TASK OBJECTIVE
Since pictures are not part of the copy, please output only the lines from the one with "by anyone else." through the end of the data below, exactly as written.

Segment Start: DATA EXTRACTS

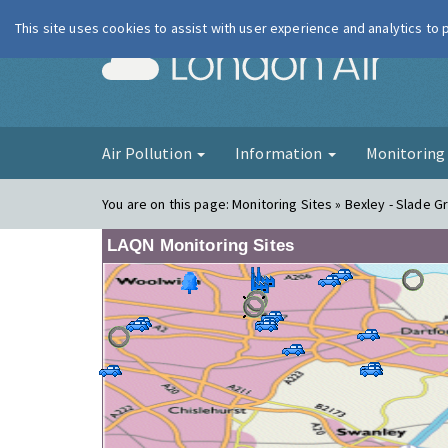
This site uses cookies to assist with user experience and analytics to
London Ai
Air Pollution
Information
Monitorin
You are on this page:
Monitoring Sites » Bexley - Slade Gr
LAQN Monitoring Sites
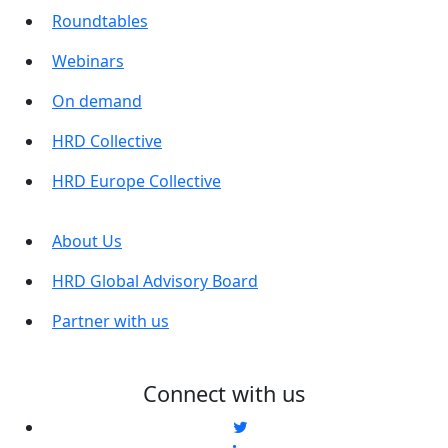
Roundtables
Webinars
On demand
HRD Collective
HRD Europe Collective
About Us
HRD Global Advisory Board
Partner with us
Connect with us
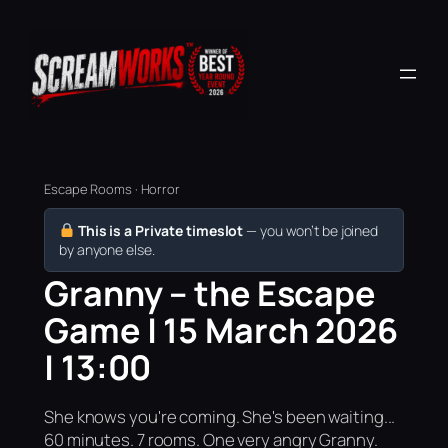
Escape Rooms · Horror
This is a Private timeslot
— you won’t be joined
by anyone else.
Granny – the Escape
Game | 15 March 2026
| 13:00
She knows you're coming. She's been waiting...
60 minutes. 7 rooms. One very angry Granny.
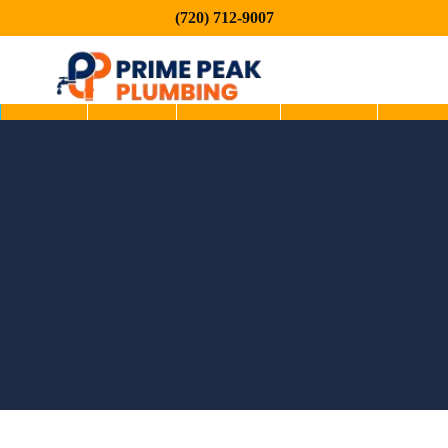
(720) 712-9007
Home
About
Services
Service
Blog
Areas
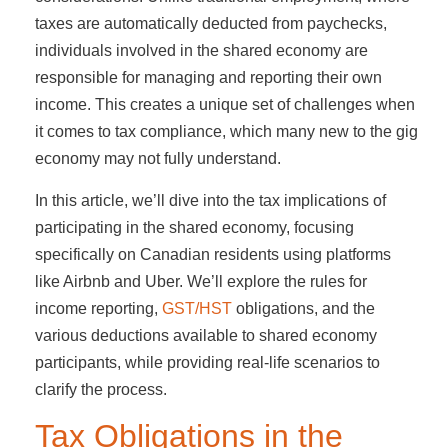
taxes are automatically deducted from paychecks,
individuals involved in the shared economy are
responsible for managing and reporting their own
income. This creates a unique set of challenges when
it comes to tax compliance, which many new to the gig
economy may not fully understand.
In this article, we’ll dive into the tax implications of
participating in the shared economy, focusing
specifically on Canadian residents using platforms
like Airbnb and Uber. We’ll explore the rules for
income reporting,
GST/HST
obligations, and the
various deductions available to shared economy
participants, while providing real-life scenarios to
clarify the process.
Tax Obligations in the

Segment End: DATA EXTRACTS

RESULT OF THE TASK
by anyone else.
Granny – the Escape
Game | 15 March 2026
| 13:00
She knows you're coming. She's been waiting...
60 minutes. 7 rooms. One very angry Granny.
(720) 712-9007
Home
About
Services
Service
Blog
Areas
taxes are automatically deducted from paychecks,
individuals involved in the shared economy are
responsible for managing and reporting their own
income. This creates a unique set of challenges when
it comes to tax compliance, which many new to the gig
economy may not fully understand.
In this article, we’ll dive into the tax implications of
participating in the shared economy, focusing
specifically on Canadian residents using platforms
like Airbnb and Uber. We’ll explore the rules for
income reporting,
GST/HST
obligations, and the
various deductions available to shared economy
participants, while providing real-life scenarios to
clarify the process.
Tax Obligations in the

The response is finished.